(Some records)

******

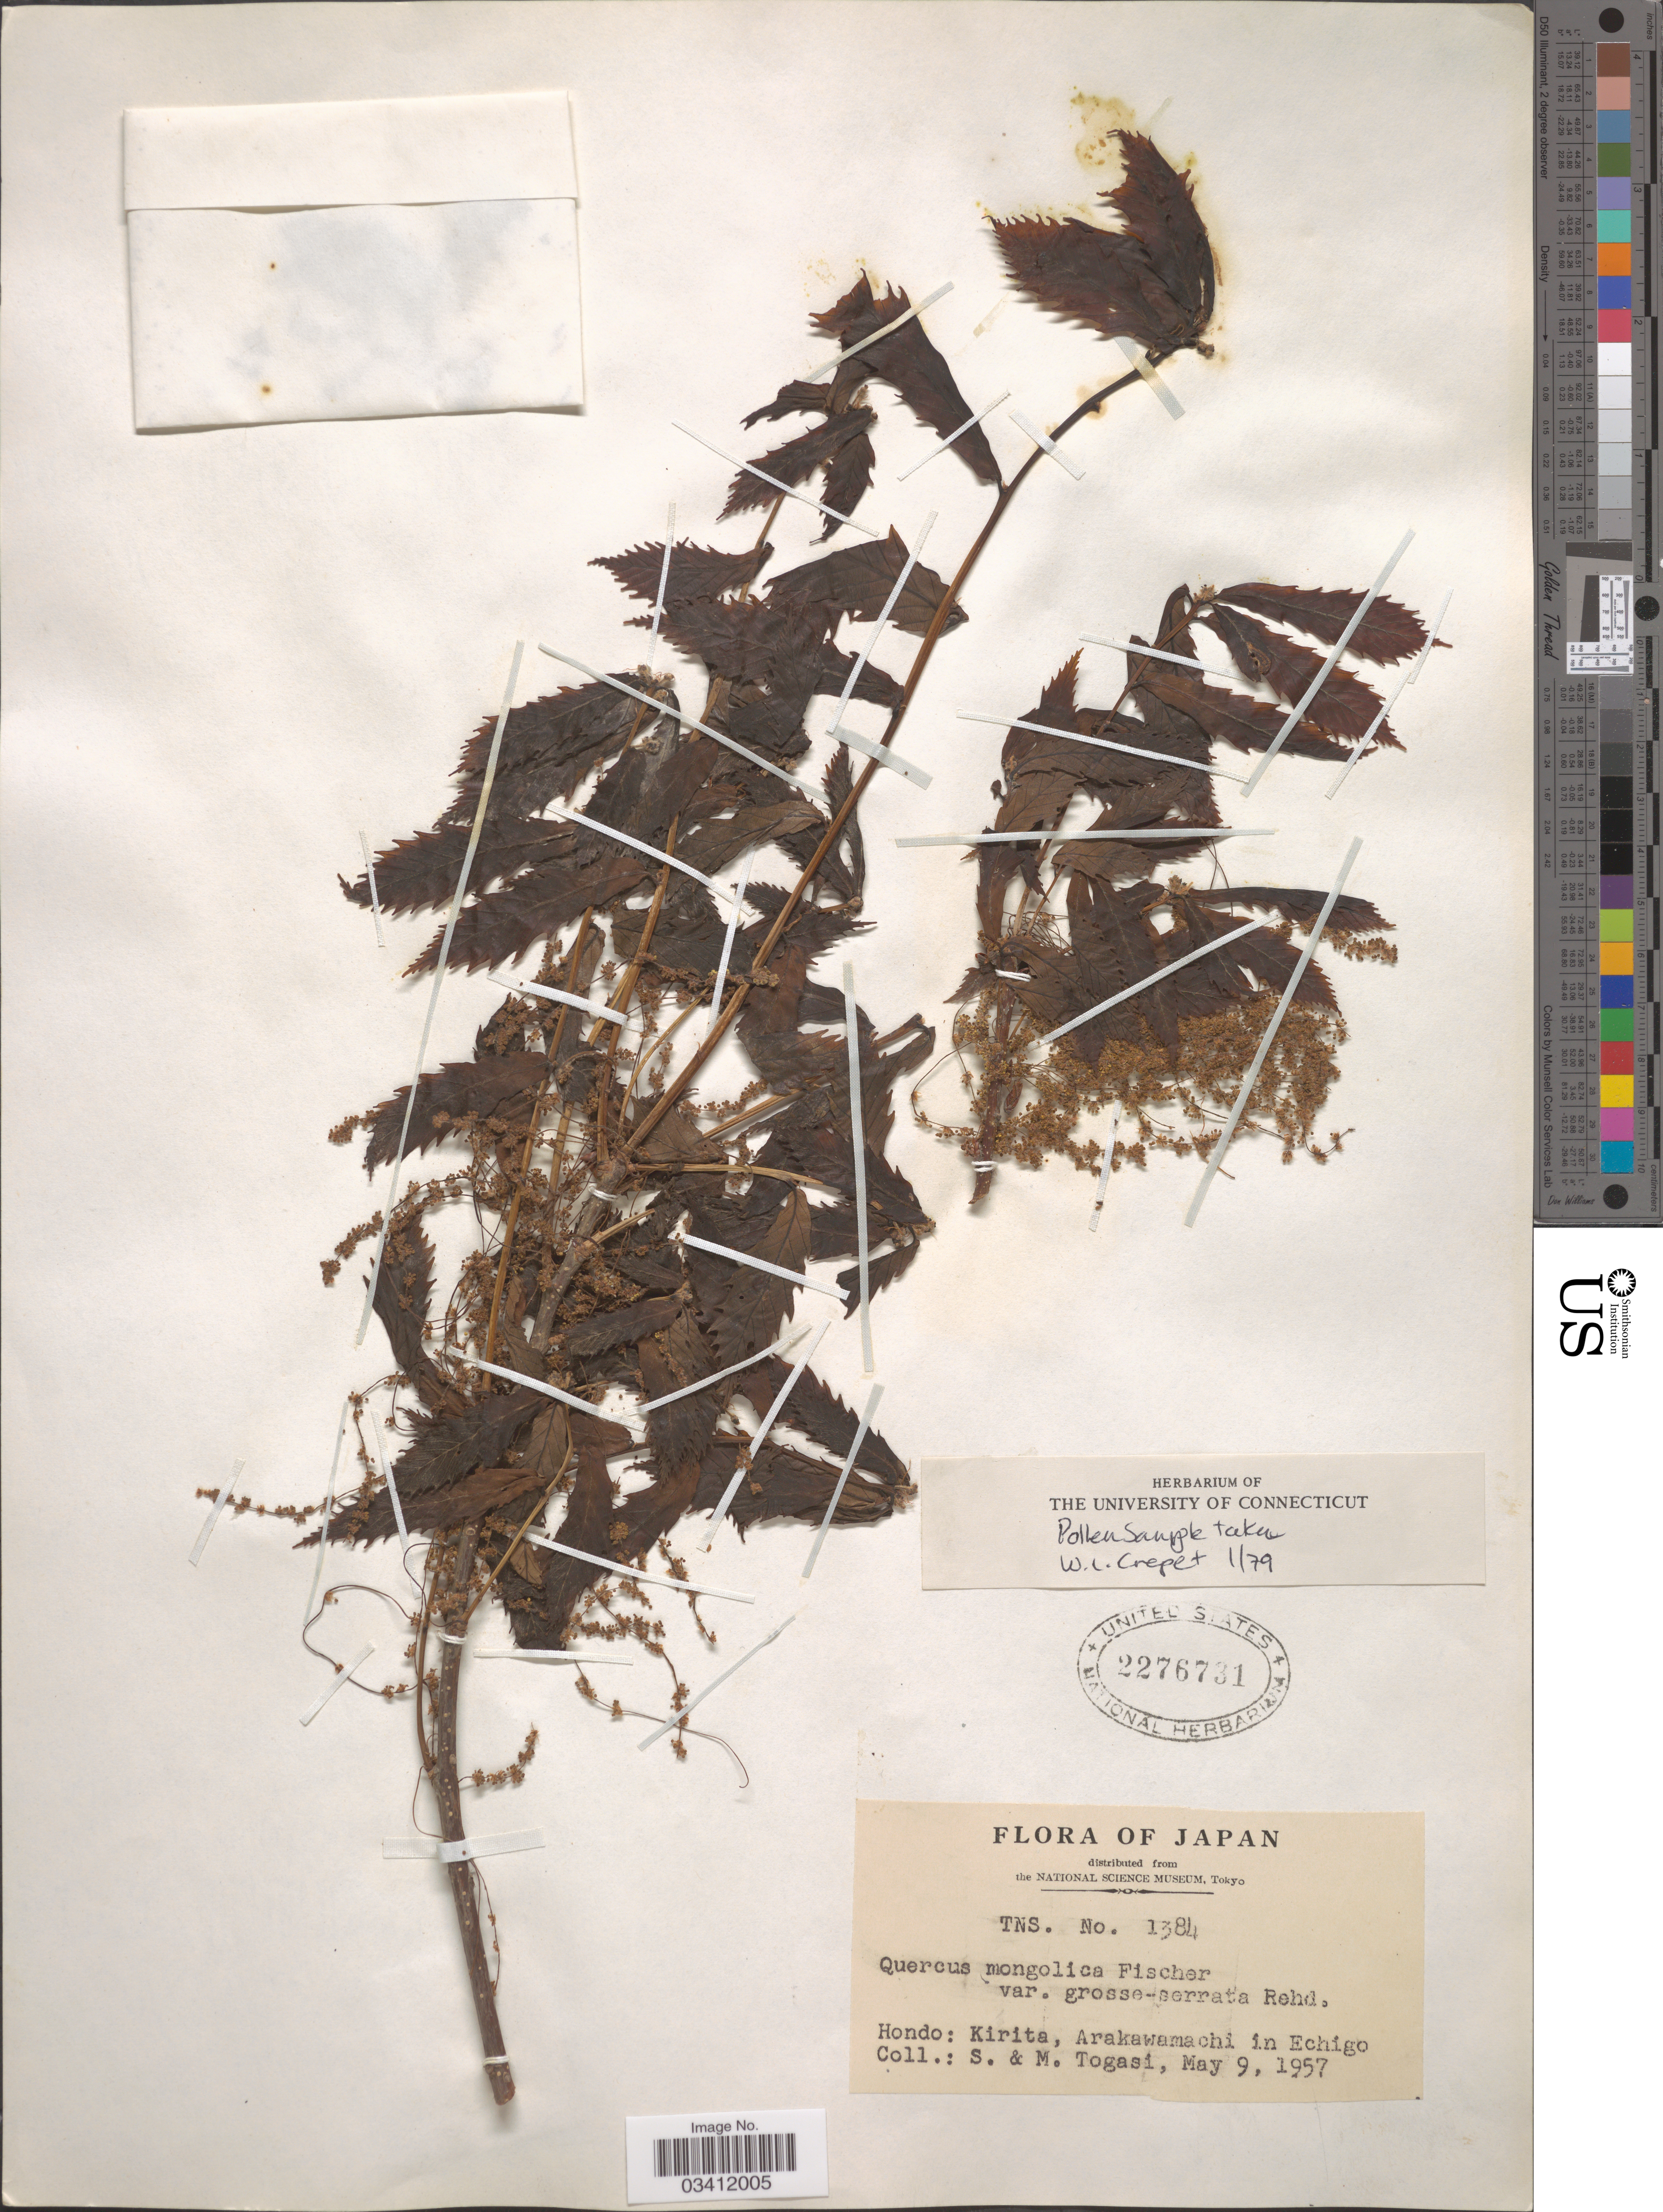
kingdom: Plantae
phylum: Tracheophyta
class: Magnoliopsida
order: Fagales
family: Fagaceae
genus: Quercus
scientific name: Quercus mongolica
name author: Fisch. ex Ledeb.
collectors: S. Togasi & M. Togasi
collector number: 1384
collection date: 1957-05-09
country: Japan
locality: Hondo: Kirita, Arakawamachi in Echigo.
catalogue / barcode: US 2276731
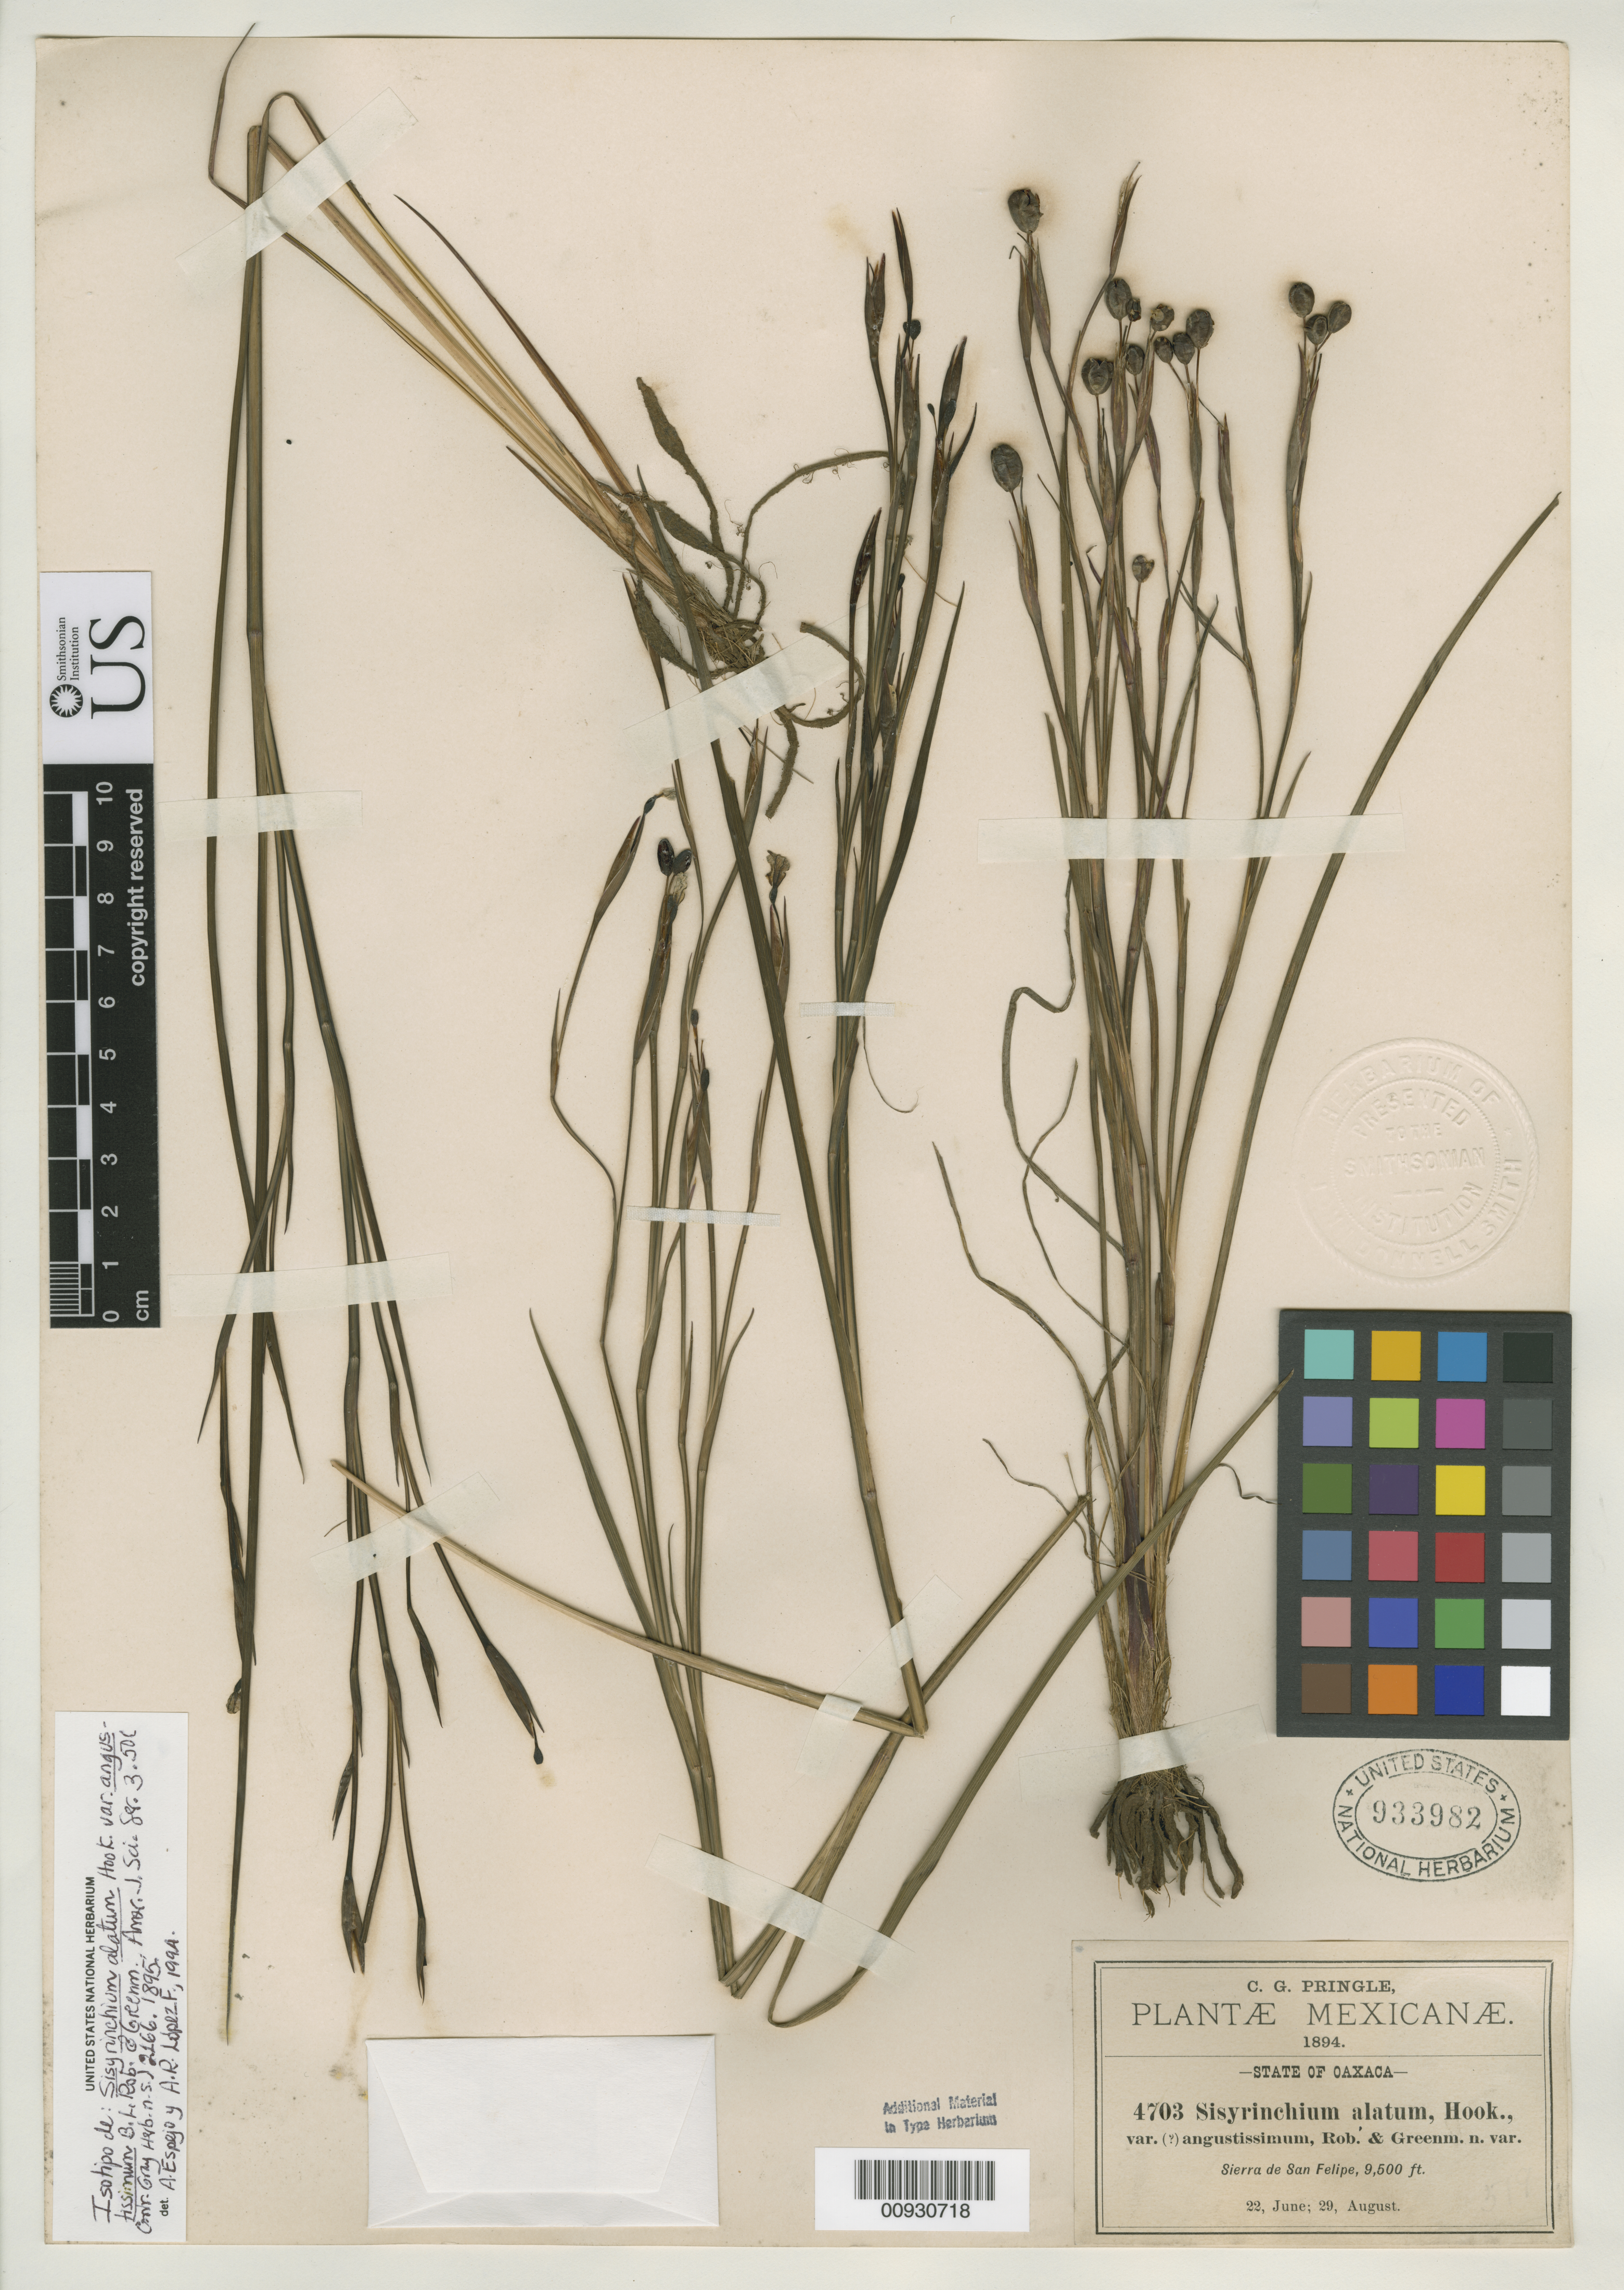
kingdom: Plantae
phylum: Tracheophyta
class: Liliopsida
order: Asparagales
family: Iridaceae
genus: Sisyrinchium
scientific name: Sisyrinchium alatum var. angustissimum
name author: B.L. Rob. & Greenm.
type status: Isotype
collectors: C. G. Pringle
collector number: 4703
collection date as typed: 22 Jun 1894 and 29 Aug 1894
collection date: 1894-06-22,1894-08-29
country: Mexico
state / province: Oaxaca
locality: Sierra de San Felipe.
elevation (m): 2896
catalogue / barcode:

******

Written instruction: In the lines above, swap every "collector number" for "collection number" and leave everything else as it is. Omit the pictures from your answer.

Exercise output:
kingdom: Plantae
phylum: Tracheophyta
class: Magnoliopsida
order: Fagales
family: Fagaceae
genus: Quercus
scientific name: Quercus mongolica
name author: Fisch. ex Ledeb.
collectors: S. Togasi & M. Togasi
collection number: 1384
collection date: 1957-05-09
country: Japan
locality: Hondo: Kirita, Arakawamachi in Echigo.
catalogue / barcode: US 2276731
kingdom: Plantae
phylum: Tracheophyta
class: Liliopsida
order: Asparagales
family: Iridaceae
genus: Sisyrinchium
scientific name: Sisyrinchium alatum var. angustissimum
name author: B.L. Rob. & Greenm.
type status: Isotype
collectors: C. G. Pringle
collection number: 4703
collection date as typed: 22 Jun 1894 and 29 Aug 1894
collection date: 1894-06-22,1894-08-29
country: Mexico
state / province: Oaxaca
locality: Sierra de San Felipe.
elevation (m): 2896
catalogue / barcode:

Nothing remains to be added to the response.